3) Area measurement of corneal epithelial defect part The time when the corneal epithelial scraping is completed is defined as the test start time (0 hour), and 48 hours after that, the extent of corneal epithelial repair is evaluated by quantifying the corneal epithelial defect area. Specifically, after 48 hours, 10 μL of 0.1 w / v% fluorescein sodium (Fuji Film Wako Pure Chemical Industries, Ltd.) solution was instilled into the treated eye, and immediately a slit lamp was used to take a photograph of the anterior segment of the animal. The fluorescein-stained corneal epithelial defect area is recorded by photographing. The developed photograph was saved as a digital image in a computer, and the area of the corneal epithelial defect stained with fluorescein was measured using image analysis software (Image-Pro ^R Plus ver. 7.0J), and the residual wound after 48 hours was measured.

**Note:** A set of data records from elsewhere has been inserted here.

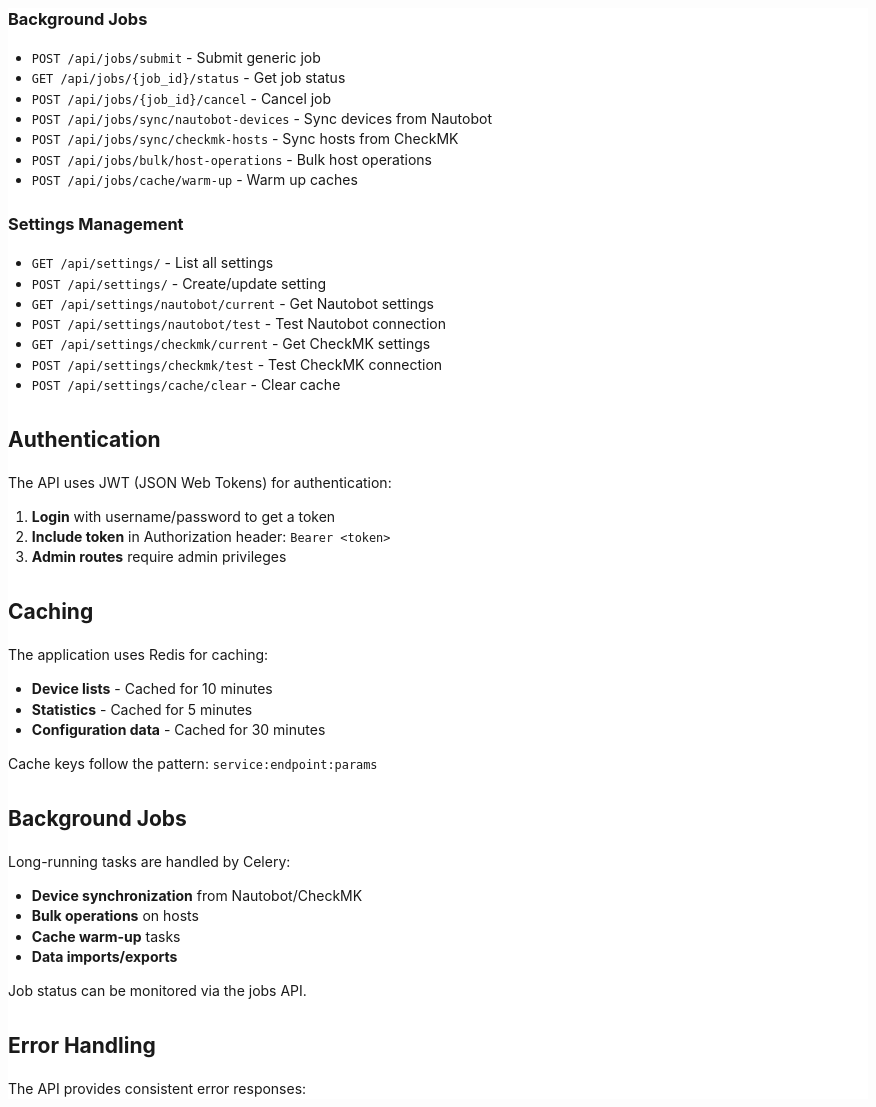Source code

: ### Background Jobs

- `POST /api/jobs/submit` - Submit generic job
- `GET /api/jobs/{job_id}/status` - Get job status
- `POST /api/jobs/{job_id}/cancel` - Cancel job
- `POST /api/jobs/sync/nautobot-devices` - Sync devices from Nautobot
- `POST /api/jobs/sync/checkmk-hosts` - Sync hosts from CheckMK
- `POST /api/jobs/bulk/host-operations` - Bulk host operations
- `POST /api/jobs/cache/warm-up` - Warm up caches

### Settings Management

- `GET /api/settings/` - List all settings
- `POST /api/settings/` - Create/update setting
- `GET /api/settings/nautobot/current` - Get Nautobot settings
- `POST /api/settings/nautobot/test` - Test Nautobot connection
- `GET /api/settings/checkmk/current` - Get CheckMK settings
- `POST /api/settings/checkmk/test` - Test CheckMK connection
- `POST /api/settings/cache/clear` - Clear cache

## Authentication

The API uses JWT (JSON Web Tokens) for authentication:

1. **Login** with username/password to get a token
2. **Include token** in Authorization header: `Bearer <token>`
3. **Admin routes** require admin privileges

## Caching

The application uses Redis for caching:

- **Device lists** - Cached for 10 minutes
- **Statistics** - Cached for 5 minutes
- **Configuration data** - Cached for 30 minutes

Cache keys follow the pattern: `service:endpoint:params`

## Background Jobs

Long-running tasks are handled by Celery:

- **Device synchronization** from Nautobot/CheckMK
- **Bulk operations** on hosts
- **Cache warm-up** tasks
- **Data imports/exports**

Job status can be monitored via the jobs API.

## Error Handling

The API provides consistent error responses:

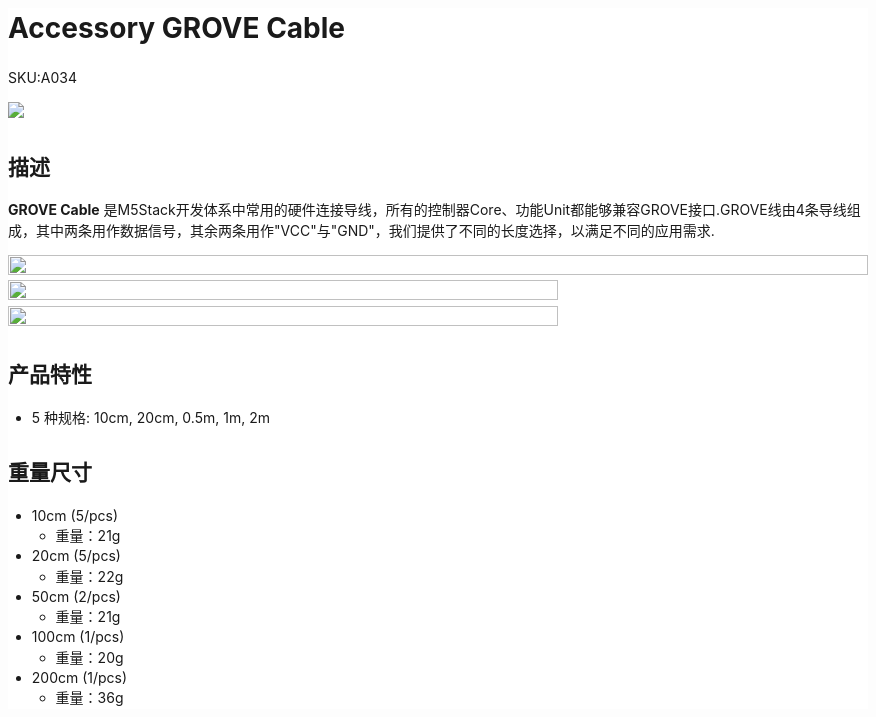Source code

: # Accessory GROVE Cable

<el-tag effect="plain">SKU:A034</el-tag>

<div class="product_pic"><img src="assets/img/product_pics/accessory/grove_cable_01.webp"></div>

## 描述

**GROVE Cable** 是M5Stack开发体系中常用的硬件连接导线，所有的控制器Core、功能Unit都能够兼容GROVE接口.GROVE线由4条导线组成，其中两条用作数据信号，其余两条用作"VCC"与"GND"，我们提供了不同的长度选择，以满足不同的应用需求.

<img src="assets/img/product_pics/accessory/grove_cable_02.webp" width="100%" height="100%">

<img src="assets/img/product_pics/accessory/grove_cable_03.webp" width="80%" height="80%">

<img src="assets/img/product_pics/accessory/grove_cable_04.webp" width="80%" height="80%">

## 产品特性

-  5 种规格: 10cm, 20cm, 0.5m, 1m, 2m

## 重量尺寸
- 10cm (5/pcs)
   - 重量：21g
- 20cm (5/pcs)
   - 重量：22g
- 50cm (2/pcs)
   - 重量：21g
- 100cm (1/pcs)
   - 重量：20g
- 200cm (1/pcs)
   - 重量：36g

<script>

   var purchase_link = 'https://m5stack.com/collections/m5-accessory/products/4pin-buckled-grove-cable';

   anchor_search(purchase_link);
   scrollFunc();

</script>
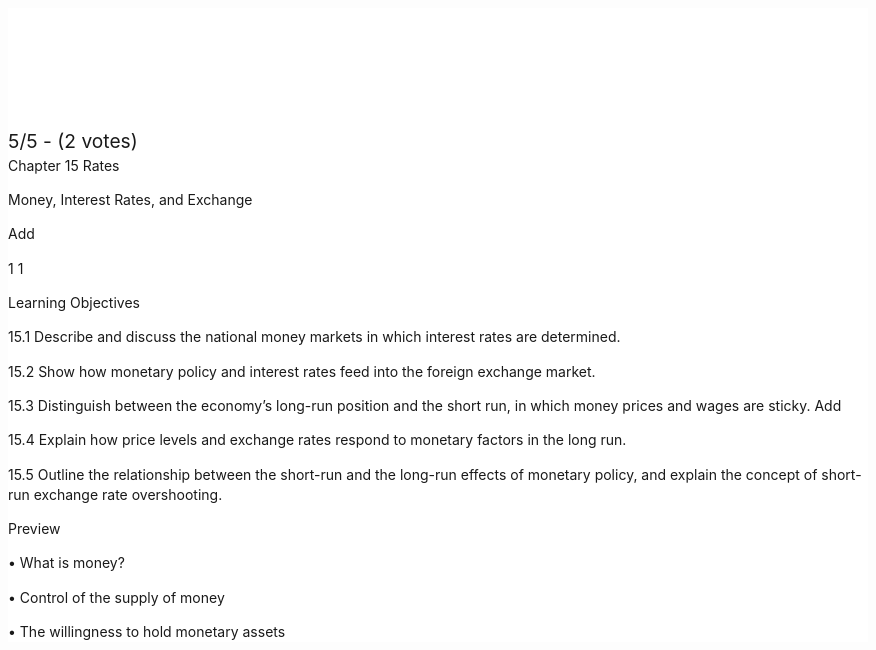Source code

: <div class="kksr-stars-active" style="width: 138px;">
            <div class="kksr-star" style="padding-right: 4px">


<div class="kksr-icon" style="width: 24px; height: 24px;"></div>
        </div>
            <div class="kksr-star" style="padding-right: 4px">


<div class="kksr-icon" style="width: 24px; height: 24px;"></div>
        </div>
            <div class="kksr-star" style="padding-right: 4px">


<div class="kksr-icon" style="width: 24px; height: 24px;"></div>
        </div>
            <div class="kksr-star" style="padding-right: 4px">


<div class="kksr-icon" style="width: 24px; height: 24px;"></div>
        </div>
            <div class="kksr-star" style="padding-right: 4px">


<div class="kksr-icon" style="width: 24px; height: 24px;"></div>
        </div>
    </div>
</div>


<div class="kksr-legend" style="font-size: 19.2px;">
            5/5 - (2 votes)    </div>
    </div>
Chapter 15 Rates

Money, Interest Rates, and Exchange

Add

1 1

Learning Objectives

15.1 Describe and discuss the national money markets in which interest rates are determined.

15.2 Show how monetary policy and interest rates feed into the foreign exchange market.

15.3 Distinguish between the economy’s long-run position and the short run, in which money prices and wages are sticky. Add

15.4 Explain how price levels and exchange rates respond to monetary factors in the long run.

15.5 Outline the relationship between the short-run and the long-run effects of monetary policy, and explain the concept of short-run exchange rate overshooting.

Preview

• What is money?

• Control of the supply of money

• The willingness to hold monetary assets
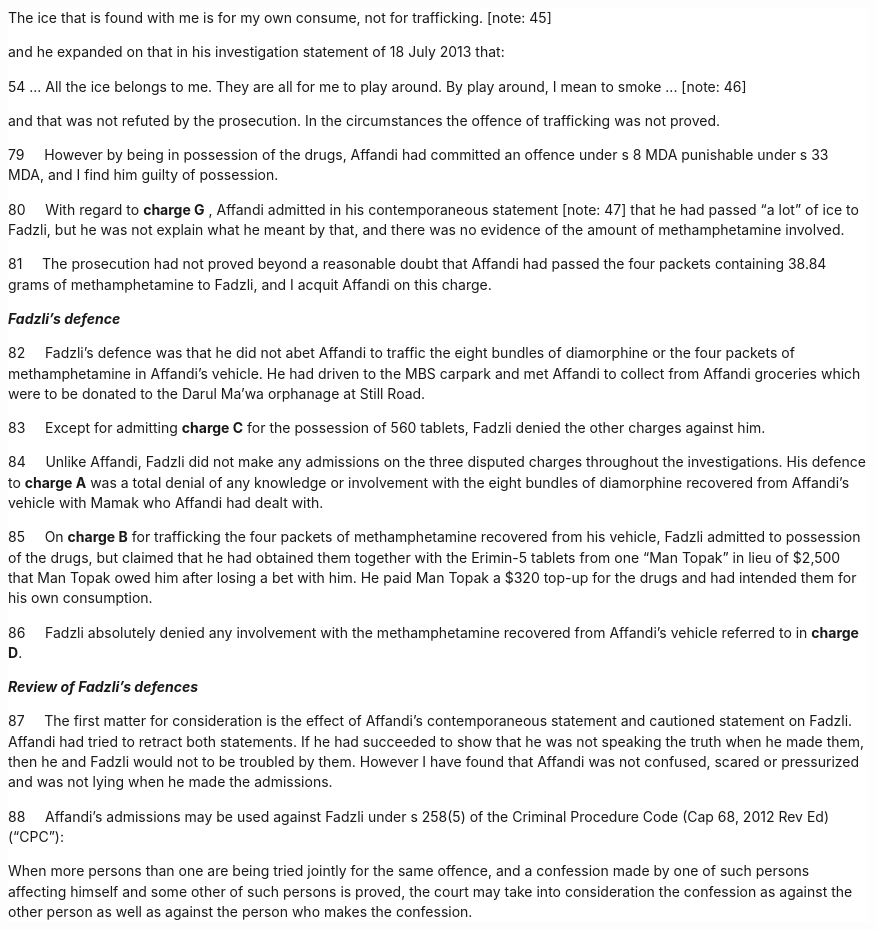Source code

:  The ice that is found with me is for my own consume, not for trafficking. [note: 45] 


and he expanded on that in his investigation statement of 18 July 2013 that: 

 54 ... All the ice belongs to me. They are all for me to play around. By play around, I mean to smoke ... [note: 46] 

and that was not refuted by the prosecution. In the circumstances the offence of trafficking was not proved. 

79     However by being in possession of the drugs, Affandi had committed an offence under s 8 MDA punishable under s 33 MDA, and I find him guilty of possession. 

80     With regard to **charge G** , Affandi admitted in his contemporaneous statement [note: 47] that he had passed “a lot” of ice to Fadzli, but he was not explain what he meant by that, and there was no evidence of the amount of methamphetamine involved. 

81     The prosecution had not proved beyond a reasonable doubt that Affandi had passed the four packets containing 38.84 grams of methamphetamine to Fadzli, and I acquit Affandi on this charge. 

**_Fadzli’s defence_** 

82     Fadzli’s defence was that he did not abet Affandi to traffic the eight bundles of diamorphine or the four packets of methamphetamine in Affandi’s vehicle. He had driven to the MBS carpark and met Affandi to collect from Affandi groceries which were to be donated to the Darul Ma’wa orphanage at Still Road. 

83     Except for admitting **charge C** for the possession of 560 tablets, Fadzli denied the other charges against him. 

84     Unlike Affandi, Fadzli did not make any admissions on the three disputed charges throughout the investigations. His defence to **charge A** was a total denial of any knowledge or involvement with the eight bundles of diamorphine recovered from Affandi’s vehicle with Mamak who Affandi had dealt with. 

85     On **charge B** for trafficking the four packets of methamphetamine recovered from his vehicle, Fadzli admitted to possession of the drugs, but claimed that he had obtained them together with the Erimin-5 tablets from one “Man Topak” in lieu of $2,500 that Man Topak owed him after losing a bet with him. He paid Man Topak a $320 top-up for the drugs and had intended them for his own consumption. 

86     Fadzli absolutely denied any involvement with the methamphetamine recovered from Affandi’s vehicle referred to in **charge D**. 

**_Review of Fadzli’s defences_** 

87     The first matter for consideration is the effect of Affandi’s contemporaneous statement and cautioned statement on Fadzli. Affandi had tried to retract both statements. If he had succeeded to show that he was not speaking the truth when he made them, then he and Fadzli would not to be troubled by them. However I have found that Affandi was not confused, scared or pressurized and was not lying when he made the admissions. 

88     Affandi’s admissions may be used against Fadzli under s 258(5) of the Criminal Procedure Code (Cap 68, 2012 Rev Ed) (“CPC”): 


 When more persons than one are being tried jointly for the same offence, and a confession made by one of such persons affecting himself and some other of such persons is proved, the court may take into consideration the confession as against the other person as well as against the person who makes the confession.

Calculate the area ratio.

Claims (7)

  An ophthalmic composition for promoting corneal epithelial wound healing, which has an osmotic pressure of 200 to 260 mOsm.   The ophthalmic composition for promoting corneal epithelial wound healing according to claim 1, which has an osmotic pressure of 220 to 260 mOsm.   The ophthalmic composition for promoting corneal epithelial wound healing according to claim 1 or 2, which comprises an alkali metal salt and / or a polyhydric alcohol.   The ophthalmic composition for promoting corneal epithelial wound healing according to claim 3, wherein the alkali metal salt is sodium chloride.   The ophthalmic composition for promoting corneal epithelial wound healing according to claim 3, wherein the polyhydric alcohol is propylene glycol and / or glycerin.   The ophthalmic composition for promoting corneal epithelial wound healing according to claim 1, which is an eye drop.   A method for imparting a corneal epithelial wound healing promoting action to an ophthalmic composition, which comprises the step of adjusting the osmotic pressure of the ophthalmic composition to 200 to 260 mOsm.